> [Tasks to carry out]
- a) Answer these questions using the article on the Camp Mather trip:
(i) How many youths is the free camping trip meant for?
(ii) At what meeting did Lee announce the trip?
(iii) Whom did the mayor ask for a list of youths who could be candidates for the program?
- b) From the article on the Camp Mather trip, extract the passage from "San Francisco Mayor" to "with their lives.".
*** Document passage Section Begins ***
San Francisco Mayor Ed Lee said today that various city departments are working to provide a free weeklong camping trip at Camp Mather at the end of this month for 50 youths who are at risk of joining gangs or a life of crime.
Lee announced the trip to the city-owned camp, located near Yosemite National Park in the High Sierras, during the Police Department’s bimonthly CompStat meeting that he attended this morning along with police Chief Greg Suhr.
An exact date was not announced, but the mayor said the camp would begin near the end of August.
Lee said the camp is targeting local youth who are not yet in gangs or have extensive criminal histories but are “about to make a decision” on what to do with their lives.
Suhr stressed that it would not be “a gang camp … we’re claiming the kids before they make that decision.”
The camp will include a week of outdoor activities where they will “experience what most kids get to do” but have been unable to themselves because of financial or other reasons, Lee said.
The mayor asked district station captains at today’s CompStat meeting to provide a list of some youths who would be candidates for the program.
*** Document passage Section Ends ***
*** Material shown Section Begins ***
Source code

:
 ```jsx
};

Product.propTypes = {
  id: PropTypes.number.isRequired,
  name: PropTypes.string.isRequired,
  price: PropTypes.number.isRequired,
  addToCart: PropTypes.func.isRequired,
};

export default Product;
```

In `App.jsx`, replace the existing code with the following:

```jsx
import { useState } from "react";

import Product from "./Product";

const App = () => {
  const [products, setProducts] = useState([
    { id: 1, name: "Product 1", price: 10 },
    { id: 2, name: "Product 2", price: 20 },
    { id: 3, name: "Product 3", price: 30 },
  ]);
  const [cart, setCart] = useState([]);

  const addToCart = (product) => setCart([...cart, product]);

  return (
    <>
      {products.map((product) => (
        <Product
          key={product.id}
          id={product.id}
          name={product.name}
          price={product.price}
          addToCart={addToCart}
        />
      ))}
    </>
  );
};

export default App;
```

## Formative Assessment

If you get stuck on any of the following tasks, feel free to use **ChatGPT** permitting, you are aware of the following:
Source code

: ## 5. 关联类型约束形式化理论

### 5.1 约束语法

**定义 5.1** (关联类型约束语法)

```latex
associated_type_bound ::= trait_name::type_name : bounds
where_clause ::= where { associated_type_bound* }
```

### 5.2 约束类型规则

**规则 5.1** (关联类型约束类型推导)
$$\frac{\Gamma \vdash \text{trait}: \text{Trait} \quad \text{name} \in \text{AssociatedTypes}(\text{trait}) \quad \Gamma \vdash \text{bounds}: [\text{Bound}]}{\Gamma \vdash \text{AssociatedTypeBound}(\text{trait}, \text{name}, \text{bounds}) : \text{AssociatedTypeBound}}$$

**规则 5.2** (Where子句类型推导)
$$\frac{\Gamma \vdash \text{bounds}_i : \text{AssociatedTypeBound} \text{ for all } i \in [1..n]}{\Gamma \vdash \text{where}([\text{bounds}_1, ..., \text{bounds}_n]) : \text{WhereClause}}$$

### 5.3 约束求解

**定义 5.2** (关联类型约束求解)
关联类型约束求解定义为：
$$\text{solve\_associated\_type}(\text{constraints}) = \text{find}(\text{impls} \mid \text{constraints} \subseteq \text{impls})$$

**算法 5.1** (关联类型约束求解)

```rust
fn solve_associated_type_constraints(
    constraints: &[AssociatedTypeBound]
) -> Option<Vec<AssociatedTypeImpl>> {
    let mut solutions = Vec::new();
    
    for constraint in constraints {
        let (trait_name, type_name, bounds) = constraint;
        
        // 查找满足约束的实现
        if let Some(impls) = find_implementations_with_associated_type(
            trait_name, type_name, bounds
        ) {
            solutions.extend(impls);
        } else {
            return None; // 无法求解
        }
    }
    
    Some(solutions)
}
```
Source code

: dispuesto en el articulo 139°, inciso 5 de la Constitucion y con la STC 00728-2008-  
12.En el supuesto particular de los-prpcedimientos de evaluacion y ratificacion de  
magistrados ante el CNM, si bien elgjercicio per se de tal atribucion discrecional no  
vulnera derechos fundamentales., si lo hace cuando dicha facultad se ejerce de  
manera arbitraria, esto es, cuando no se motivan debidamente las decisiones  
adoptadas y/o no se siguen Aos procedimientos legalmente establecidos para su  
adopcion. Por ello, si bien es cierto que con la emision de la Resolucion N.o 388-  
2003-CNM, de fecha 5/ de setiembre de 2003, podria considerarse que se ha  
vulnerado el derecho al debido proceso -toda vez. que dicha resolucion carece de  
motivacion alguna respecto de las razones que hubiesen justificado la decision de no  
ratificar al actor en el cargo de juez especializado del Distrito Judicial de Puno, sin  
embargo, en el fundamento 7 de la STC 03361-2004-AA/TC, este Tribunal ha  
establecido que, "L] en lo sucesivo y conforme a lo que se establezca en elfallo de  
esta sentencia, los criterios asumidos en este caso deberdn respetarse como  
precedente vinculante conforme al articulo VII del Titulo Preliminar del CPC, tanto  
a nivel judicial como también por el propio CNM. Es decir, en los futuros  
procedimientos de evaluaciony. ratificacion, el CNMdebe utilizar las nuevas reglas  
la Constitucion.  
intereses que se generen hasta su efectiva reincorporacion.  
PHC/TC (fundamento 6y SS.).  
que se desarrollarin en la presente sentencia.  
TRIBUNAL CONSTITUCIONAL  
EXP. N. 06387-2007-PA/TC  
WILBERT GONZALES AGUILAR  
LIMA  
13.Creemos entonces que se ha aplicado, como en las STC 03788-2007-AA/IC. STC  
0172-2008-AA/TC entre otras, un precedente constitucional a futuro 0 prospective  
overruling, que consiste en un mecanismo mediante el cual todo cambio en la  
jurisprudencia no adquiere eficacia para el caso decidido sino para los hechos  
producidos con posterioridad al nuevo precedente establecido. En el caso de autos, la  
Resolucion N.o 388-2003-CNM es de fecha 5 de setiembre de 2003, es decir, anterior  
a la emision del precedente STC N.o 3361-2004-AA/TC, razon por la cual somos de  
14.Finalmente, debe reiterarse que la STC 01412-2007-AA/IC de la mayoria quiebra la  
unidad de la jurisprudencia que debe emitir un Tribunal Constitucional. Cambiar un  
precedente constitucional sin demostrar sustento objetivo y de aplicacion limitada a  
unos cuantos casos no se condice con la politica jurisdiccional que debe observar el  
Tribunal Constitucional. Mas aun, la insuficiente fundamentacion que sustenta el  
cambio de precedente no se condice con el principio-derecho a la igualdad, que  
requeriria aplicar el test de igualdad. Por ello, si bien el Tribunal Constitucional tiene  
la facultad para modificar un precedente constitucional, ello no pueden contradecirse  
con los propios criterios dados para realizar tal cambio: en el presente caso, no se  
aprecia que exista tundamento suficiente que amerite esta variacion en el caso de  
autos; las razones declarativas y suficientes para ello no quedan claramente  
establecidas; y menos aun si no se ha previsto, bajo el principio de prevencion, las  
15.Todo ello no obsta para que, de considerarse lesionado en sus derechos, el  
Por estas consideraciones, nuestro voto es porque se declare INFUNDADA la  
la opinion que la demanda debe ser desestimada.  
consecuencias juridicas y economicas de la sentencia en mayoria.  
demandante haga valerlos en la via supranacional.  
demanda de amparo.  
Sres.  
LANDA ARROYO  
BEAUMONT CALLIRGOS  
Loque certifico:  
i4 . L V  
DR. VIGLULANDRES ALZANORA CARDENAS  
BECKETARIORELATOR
*** Material shown Section Ends ***
> [Results of the exercise]
- a)
(i) 50 youths.
(ii) The Police Department's bimonthly CompStat meeting.
(iii) District station captains.

- b)
San Francisco Mayor Ed Lee said today that various city departments are working to provide a free weeklong camping trip at Camp Mather at the end of this month for 50 youths who are at risk of joining gangs or a life of crime.
Lee announced the trip to the city-owned camp, located near Yosemite National Park in the High Sierras, during the Police Department’s bimonthly CompStat meeting that he attended this morning along with police Chief Greg Suhr.
An exact date was not announced, but the mayor said the camp would begin near the end of August.
Lee said the camp is targeting local youth who are not yet in gangs or have extensive criminal histories but are “about to make a decision” on what to do with their lives.